In a statement today, they asked the ministry to explain why the weighted response rate among the initially sampled Malaysian schools came up to only 51% – far short of the standard PISA response rate of 85%.

The statement by Petaling Jaya Utara MP Tony Pua, Serdang MP Ong Kian Ming and Bukit Bendera MP Zairil Khir Johari said the exclusion under the programme conducted by the Organisation for Economic Co-operation and Development (OECD) in 2015 had put Malaysia in an embarrassing situation.

“The Ministry of Education should not be boasting about Malaysia’s improvement in its PISA scores since the PISA report has clearly stated that our 2015 scores cannot be compared with past PISA scores,” they said.

They said the ministry should issue a detailed report on the sample of schools included in the PISA test and explain why the response rate of 85% was not reached.

The MPs noted that Deputy Education Minister Chong Sin Woon had said in December 2016 that such a detailed report would be released but that there had been none thus far.
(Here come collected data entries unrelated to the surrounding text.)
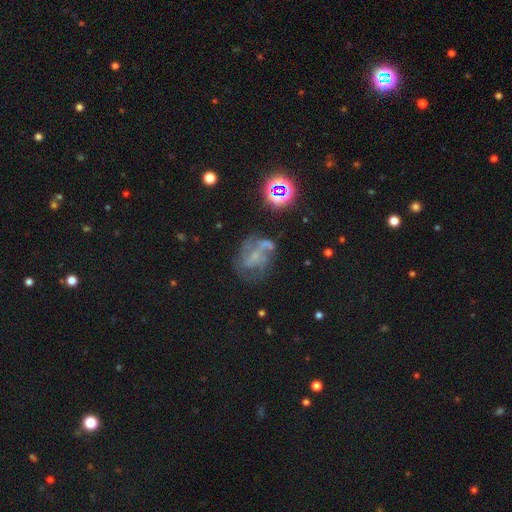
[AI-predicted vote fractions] smooth-or-featured: featured or disk: 61% | star or artifact: 20% | smooth: 19%
  disk-edge-on: no: 97% | yes: 3%
    bar: no: 57% | weak: 33% | strong: 10%
    has-spiral-arms: yes: 67% | no: 33%
    bulge-size: small: 44% | none: 37% | moderate: 16% | large: 2% | dominant: 1%
  merging: none: 47% | major disturbance: 23% | minor disturbance: 20% | merger: 10%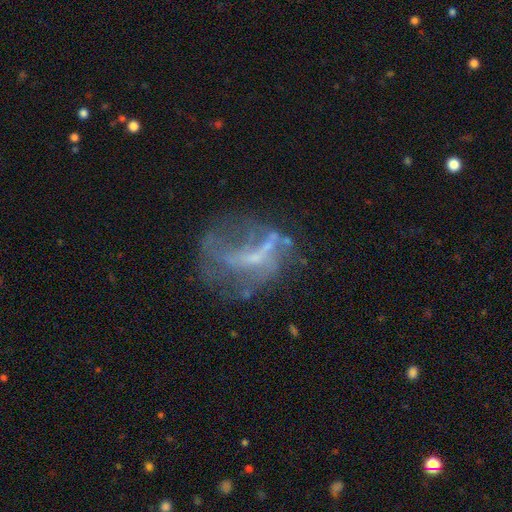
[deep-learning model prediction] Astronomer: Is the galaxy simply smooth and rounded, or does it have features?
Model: featured or disk — 62%.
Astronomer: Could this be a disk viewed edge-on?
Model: no — 96%.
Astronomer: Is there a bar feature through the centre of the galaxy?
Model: no — 55%.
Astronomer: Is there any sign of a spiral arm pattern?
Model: no — 72%.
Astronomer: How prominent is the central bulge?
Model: none — 49% (runner-up: small, 38%).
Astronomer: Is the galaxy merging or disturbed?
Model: major disturbance — 38%, tied with none at 38%.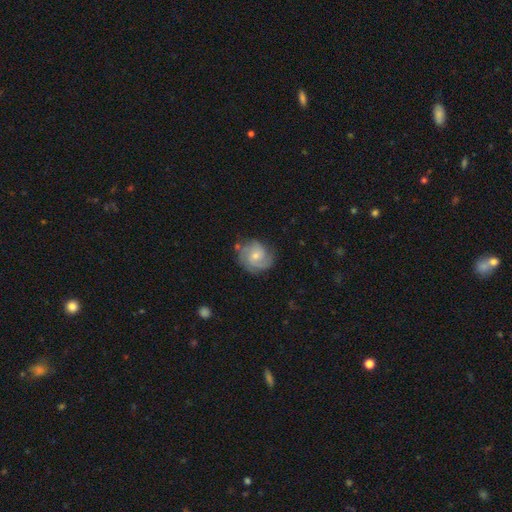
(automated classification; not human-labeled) The model was most divided on "spiral winding": tight: 49%, medium: 38%, loose: 13%. Remaining: edge-on disk — no (98%); spiral arms — yes (92%); smooth or featured — featured or disk (70%); bar — no (70%); merging — none (68%); bulge size — small (58%); spiral arm count — 2 (41%).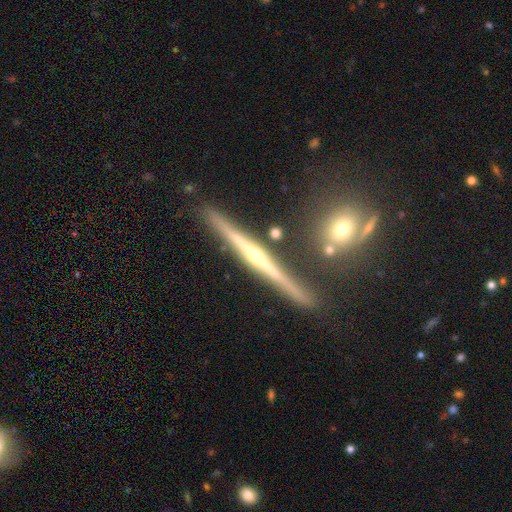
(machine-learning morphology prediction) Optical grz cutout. It shows a featured or disk galaxy (82%) viewed edge-on (98%) with a rounded central bulge (76%). Merging: none (88%).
The statement said the ministry had, in a written reply to Pua on March 22, cited the low response as due to students not being used to answering the questions using computers, resulting in their responses not being recorded.
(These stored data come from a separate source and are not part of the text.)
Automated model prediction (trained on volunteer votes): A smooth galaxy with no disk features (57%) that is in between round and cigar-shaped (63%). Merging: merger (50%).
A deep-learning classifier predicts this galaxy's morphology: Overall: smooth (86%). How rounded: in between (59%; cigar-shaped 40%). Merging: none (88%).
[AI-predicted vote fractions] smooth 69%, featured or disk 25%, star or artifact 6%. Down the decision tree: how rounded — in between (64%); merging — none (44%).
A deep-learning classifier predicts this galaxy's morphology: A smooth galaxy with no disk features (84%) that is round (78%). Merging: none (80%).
It also said there were technical problems such as damaged data and data which was lost during the taking of the test.

Dismissing these as “excuses” the MPs said the ministry had at least two years, starting in 2013, to prepare for the 2015 PISA test.

“This is not the first time which Malaysia is going through the PISA process,” the statement said.

“In 2009, the response rate for the students selected was 99.3% and in 2012, it was 100%. How was it that in 2015, the response rate had dropped to 51%?”

The MPs stressed that prior to the release of the PISA report, the ministry had given assurances that both students and teachers had been adequately prepared for the taking and administering of the PISA tests.

“The admission of these technical failures shows that the Ministry of Education was grossly incompetent in administering the 2015 PISA tests,” the statement said.

“In doing so, it has put Malaysia in an embarrassing situation of not being featured in the PISA rankings.”

They also pointed to the poor performance of Malaysian students in the assessment in 2009 where Malaysia was ranked in the bottom third of all countries, as was highlighted in the National Education Blueprint 2013 to 2025.

They added that Malaysia’s performance in the 2012 PISA test did not show significant improvement.

They said Malaysia was not included in the 2015 ranking even though the country’s scores for Reading, Mathematics and Science showed an increase from 2012 to 2015 (from 398 to 431 for Reading, from 421 to 446 in Mathematics, from 420 to 443 in Science).